→ How to complete this task
Please render all of the rows below as a Markdown table with the columns n and Line, giving each nonblank line its own numbered table row. Leave out the blank lines and the pictures.

→ Excerpted records
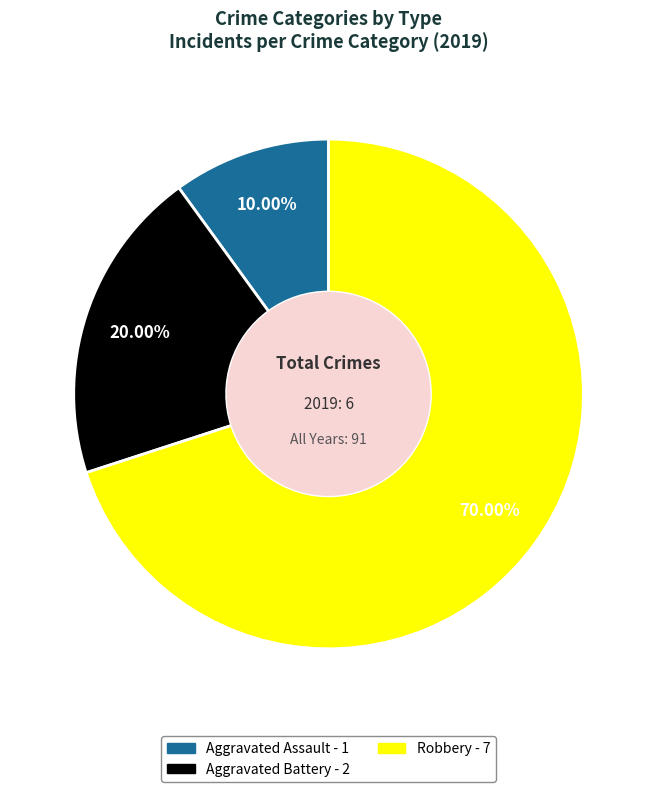

How many segments does this pie chart have?

3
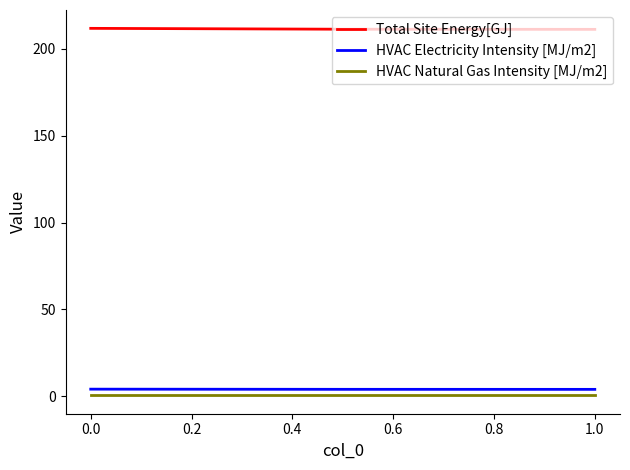

How many lines are shown in the chart?

3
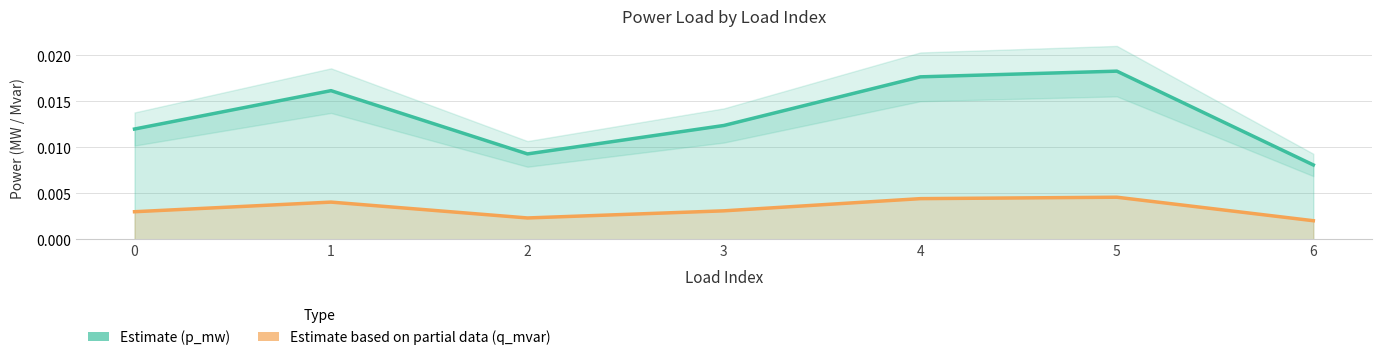

True or false: q_mvar (Partial) has more than 1 points higher than both neighbors.

True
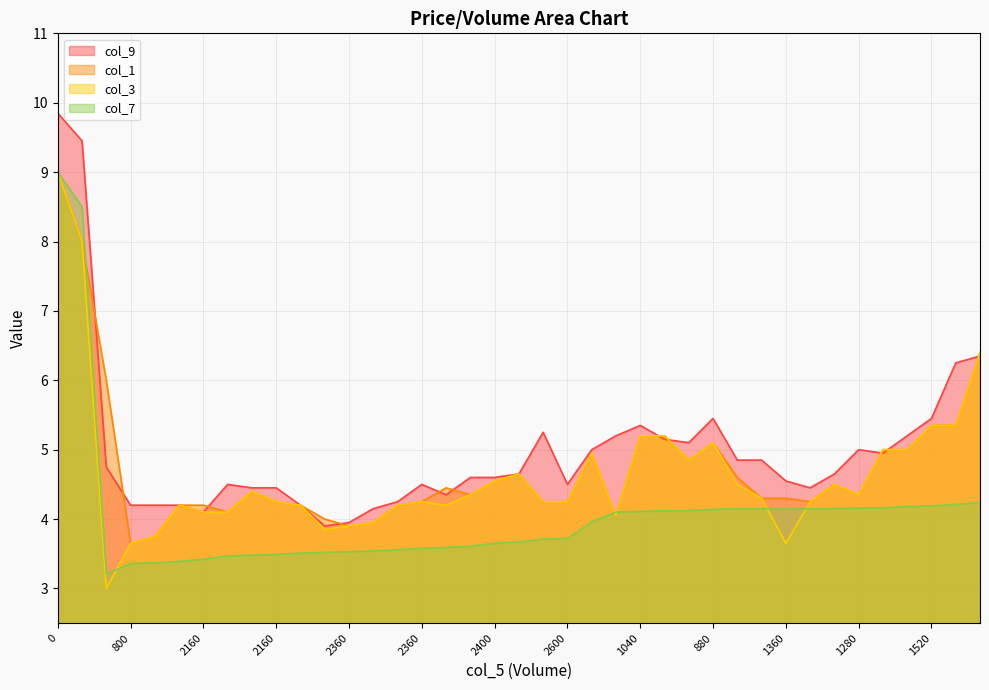

List the series in order of their peak value, lowest first.

col_7, col_1, col_3, col_9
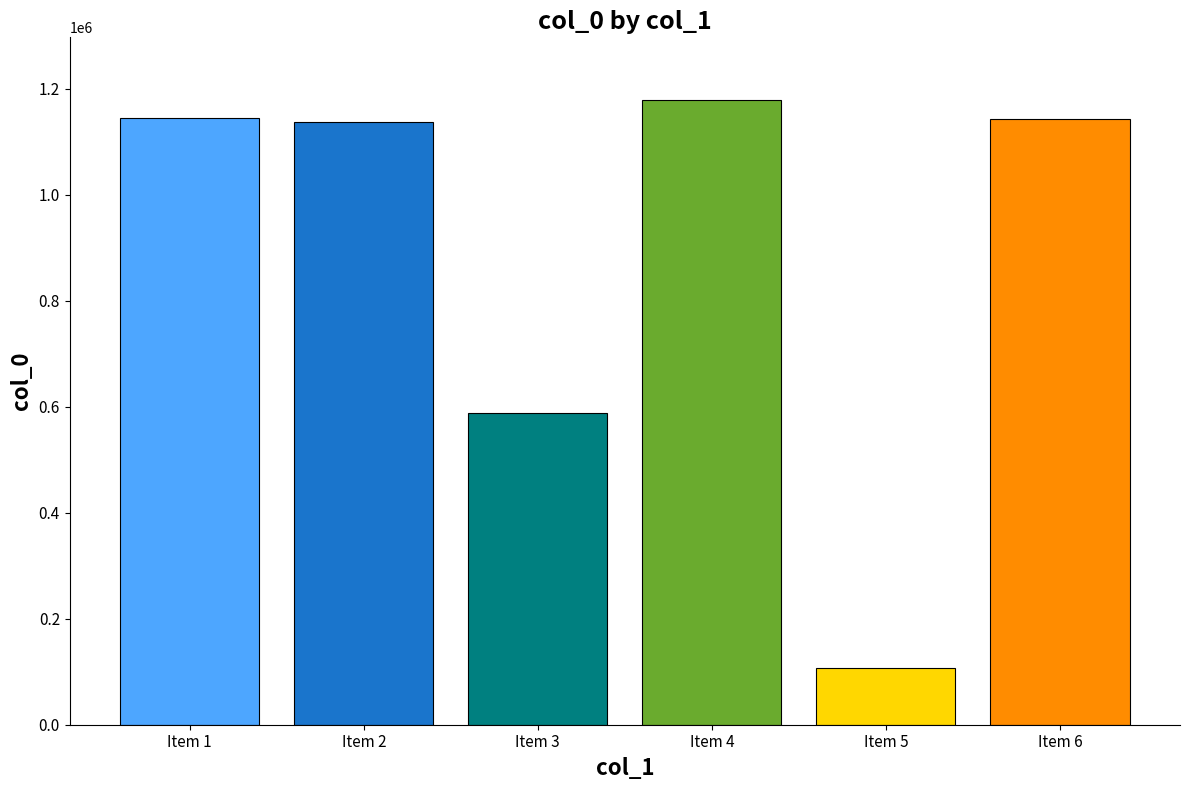

What is the smallest value displayed?

106187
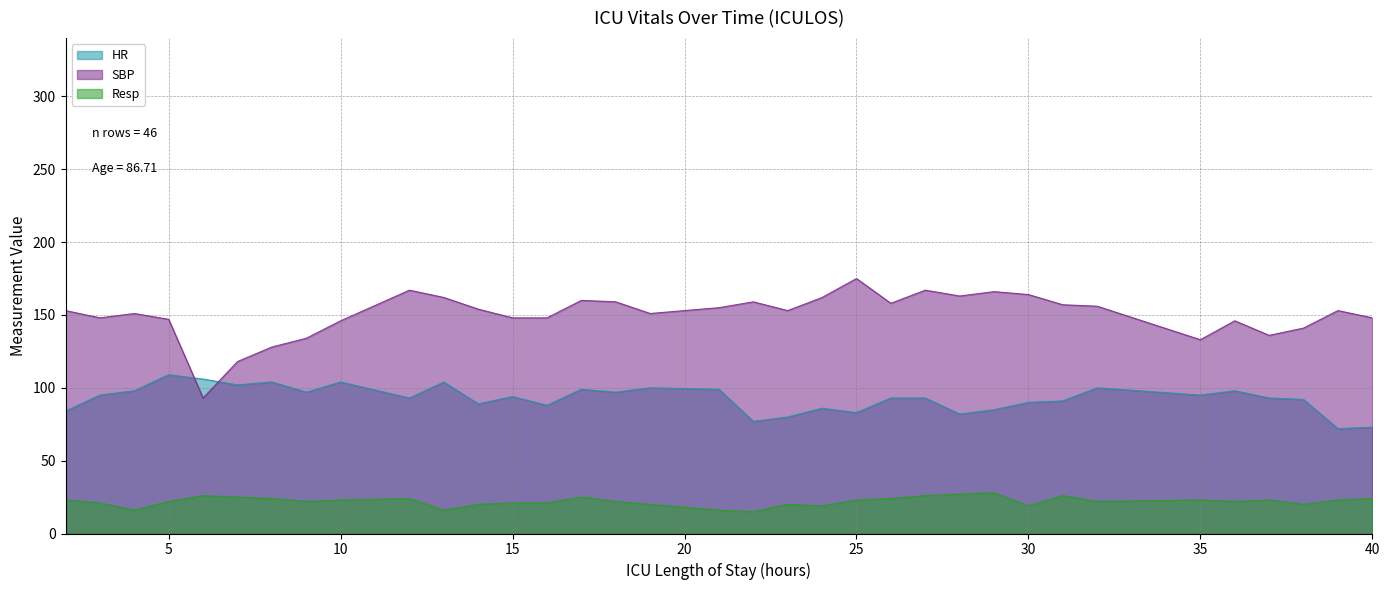

Rank the series by their maximum value, from highest to lowest.

SBP, HR, Resp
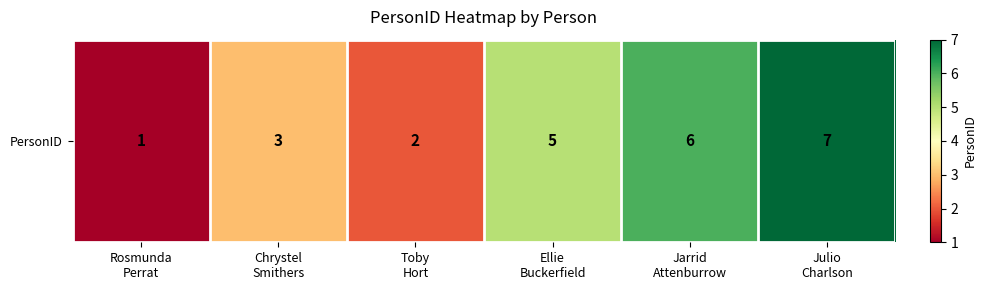

The value at Jarrid
Attenburrow is 6. True or false?

True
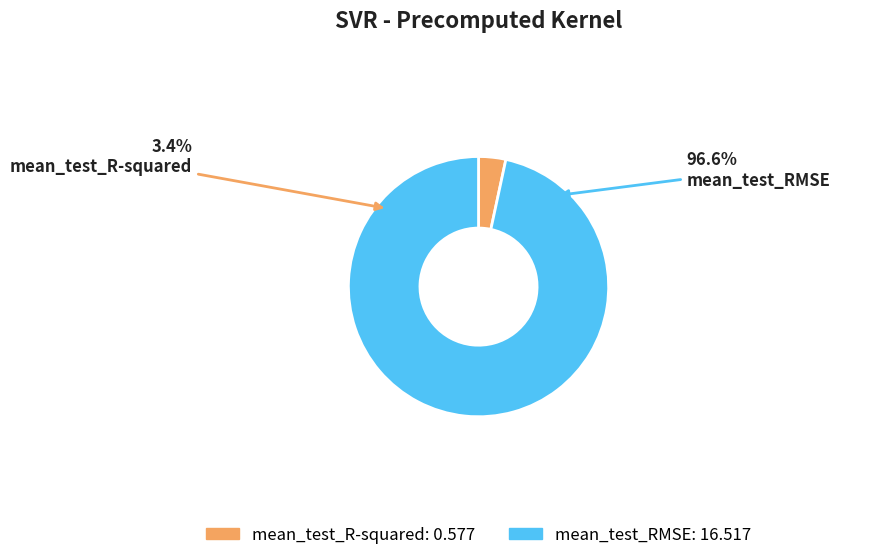

Which slice is the smallest?

mean_test_R-squared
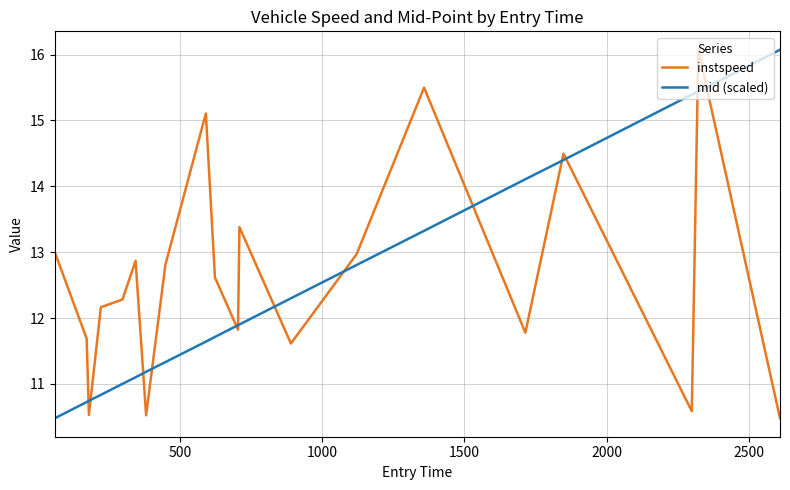

What is the highest value of the mid (scaled) series?

16.1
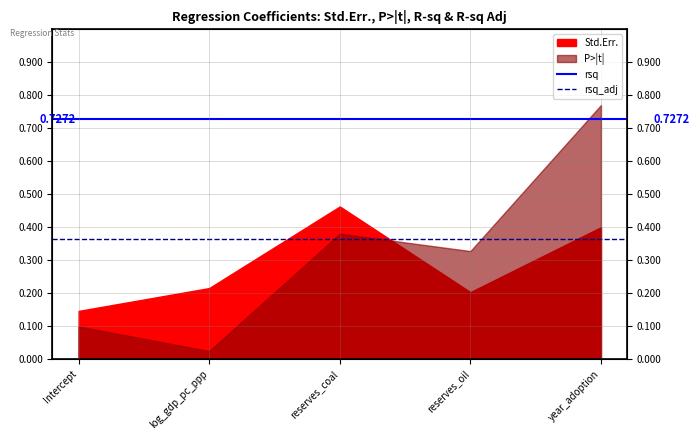

What is the approximate value of rsq at log_gdp_pc_ppp?

0.7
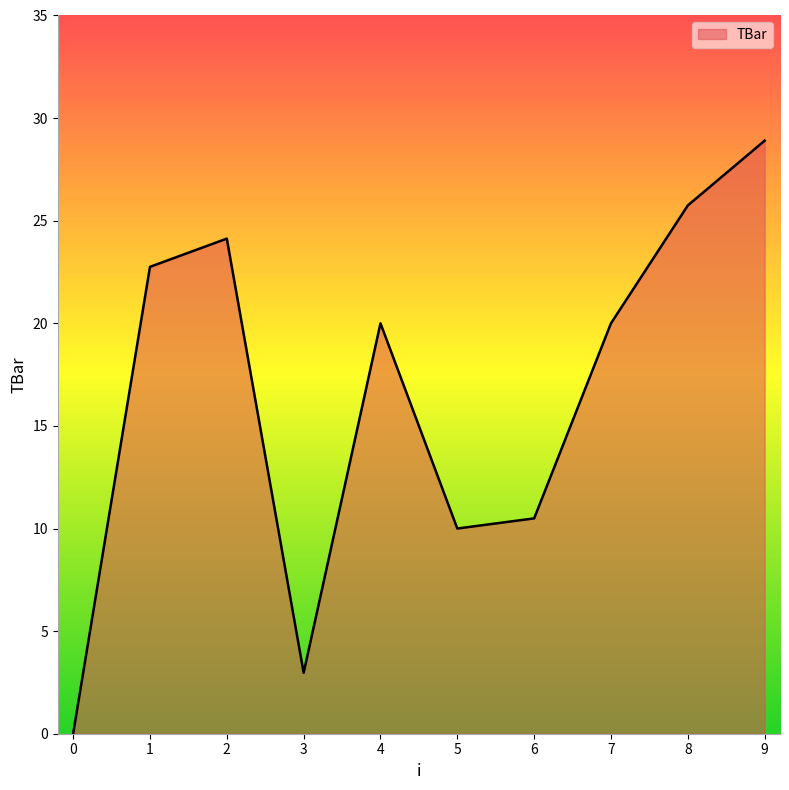

Reading left to right, transcribe all the data shown in this chart.

0=0.0	1=22.8	2=24.1	3=3.0	4=20.0	5=10.0	6=10.5	7=20.0	8=25.7	9=28.9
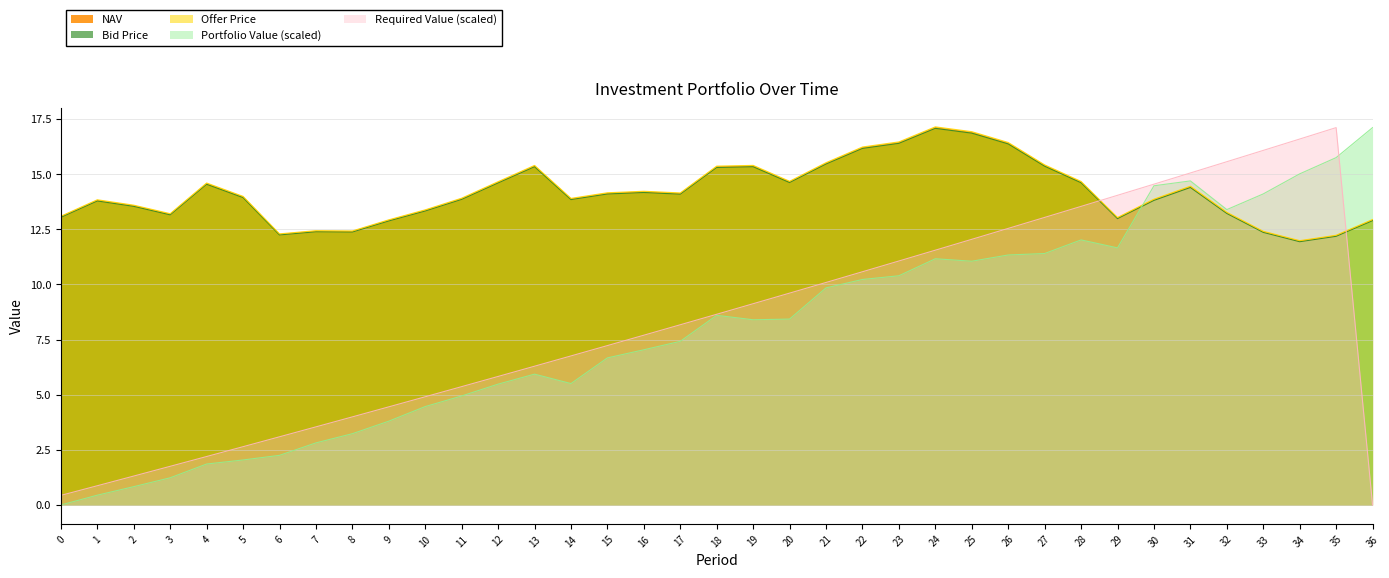

Is the value of NAV at 0 greater than the value of Offer Price at 31?

No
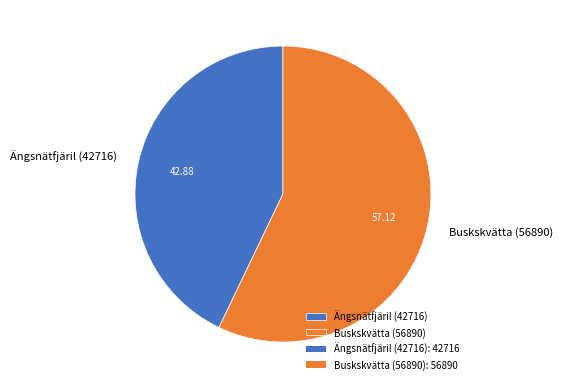

Is the sum of Ängsnätfjäril (42716) and Buskskvätta (56890) greater than half?

Yes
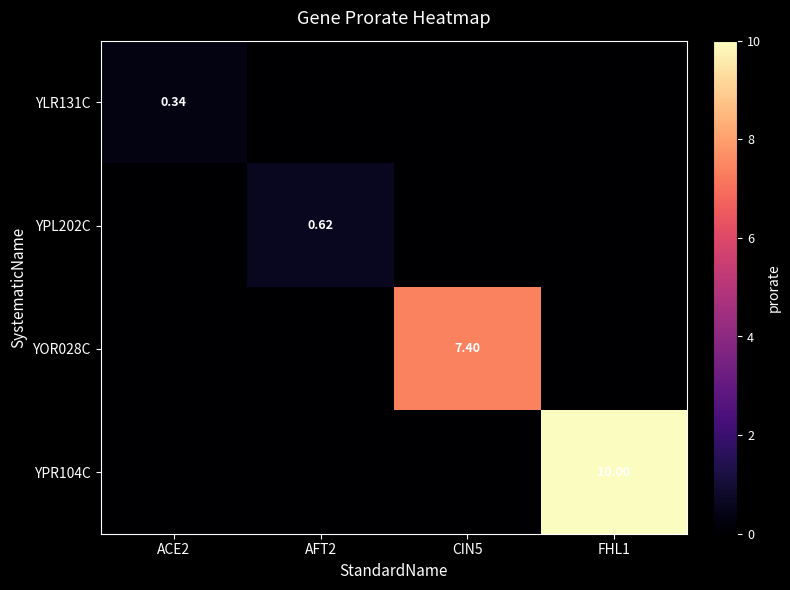

At CIN5, list the series in order from largest to smallest.

YOR028C, YLR131C, YPL202C, YPR104C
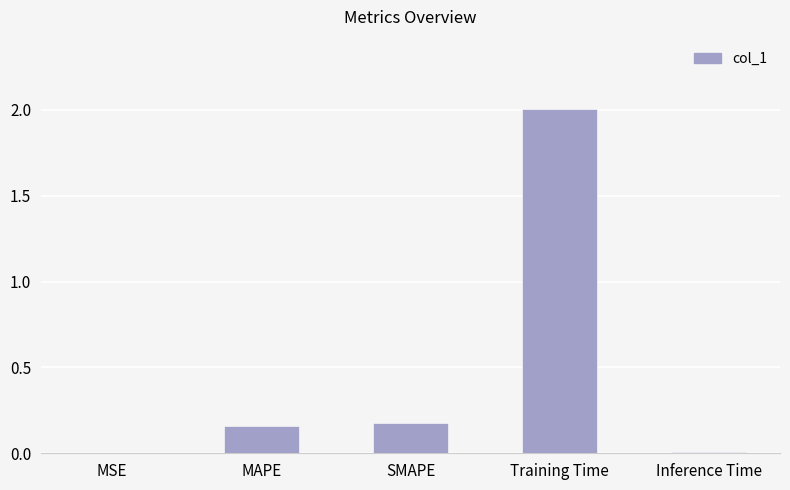

At which category does the chart reach its peak across all series?

Training Time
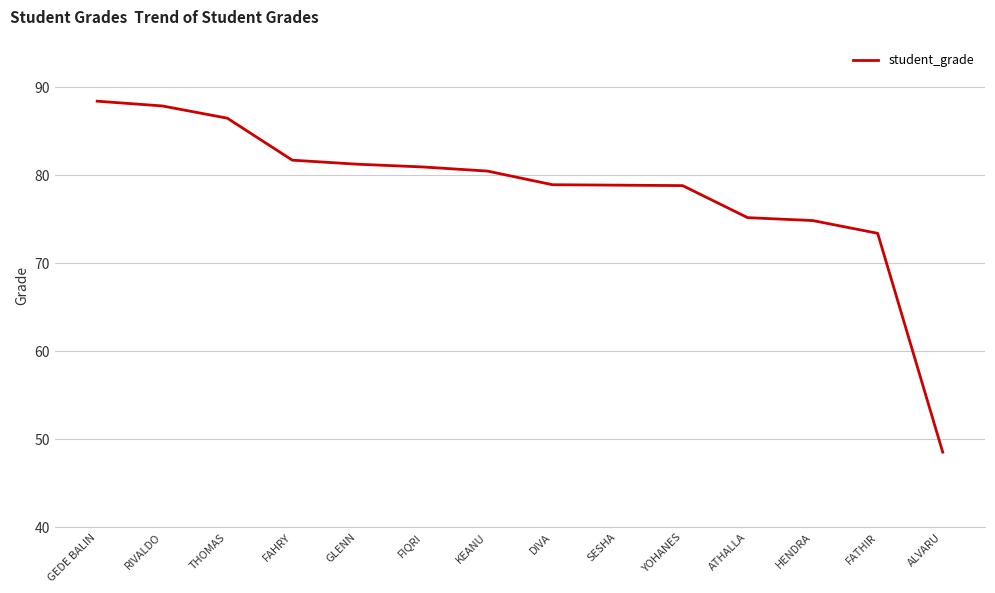

Which has a higher value, ALVARU or HENDRA?

HENDRA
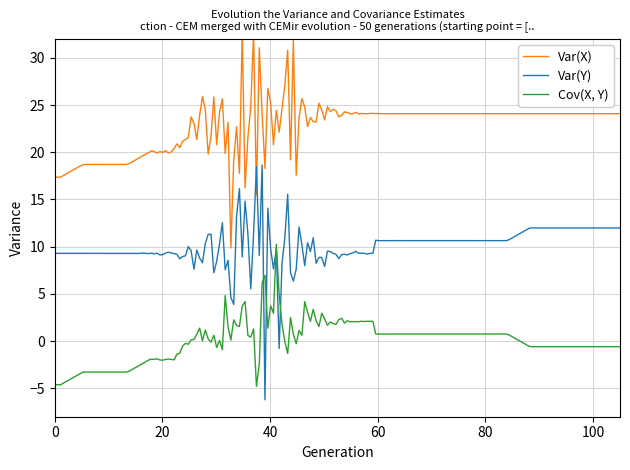

What is the lowest value of the Var(Y) series?

-6.2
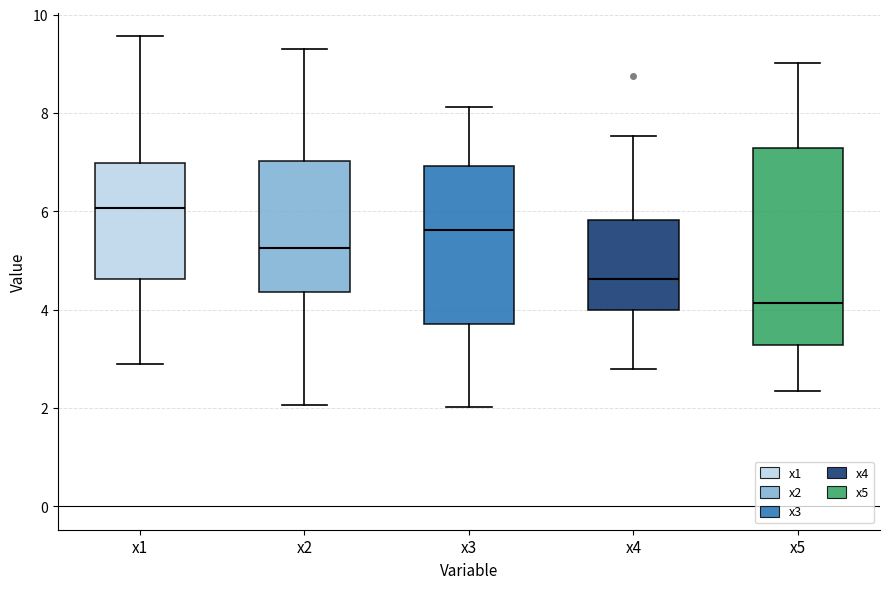

Where is the lower edge of the box for x4 on the y-axis? The values are not printed on the chart, so give them approximately, as read against the axis.

4.0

→ Exercise solution
| n | Line |
|---|---|
| 1 | How many segments does this pie chart have? |
| 2 | 3 |
| 3 | How many lines are shown in the chart? |
| 4 | 3 |
| 5 | True or false: q_mvar (Partial) has more than 1 points higher than both neighbors. |
| 6 | True |
| 7 | List the series in order of their peak value, lowest first. |
| 8 | col_7, col_1, col_3, col_9 |
| 9 | What is the smallest value displayed? |
| 10 | 106187 |
| 11 | Rank the series by their maximum value, from highest to lowest. |
| 12 | SBP, HR, Resp |
| 13 | The value at Jarrid |
| 14 | Attenburrow is 6. True or false? |
| 15 | True |
| 16 | Which slice is the smallest? |
| 17 | mean_test_R-squared |
| 18 | What is the highest value of the mid (scaled) series? |
| 19 | 16.1 |
| 20 | What is the approximate value of rsq at log_gdp_pc_ppp? |
| 21 | 0.7 |
| 22 | Reading left to right, transcribe all the data shown in this chart. |
| 23 | 0=0.0	1=22.8	2=24.1	3=3.0	4=20.0	5=10.0	6=10.5	7=20.0	8=25.7	9=28.9 |
| 24 | Is the value of NAV at 0 greater than the value of Offer Price at 31? |
| 25 | No |
| 26 | Is the sum of Ängsnätfjäril (42716) and Buskskvätta (56890) greater than half? |
| 27 | Yes |
| 28 | At CIN5, list the series in order from largest to smallest. |
| 29 | YOR028C, YLR131C, YPL202C, YPR104C |
| 30 | At which category does the chart reach its peak across all series? |
| 31 | Training Time |
| 32 | Which has a higher value, ALVARU or HENDRA? |
| 33 | HENDRA |
| 34 | What is the lowest value of the Var(Y) series? |
| 35 | -6.2 |
| 36 | Where is the lower edge of the box for x4 on the y-axis? The values are not printed on the chart, so give them approximately, as read against the axis. |
| 37 | 4.0 |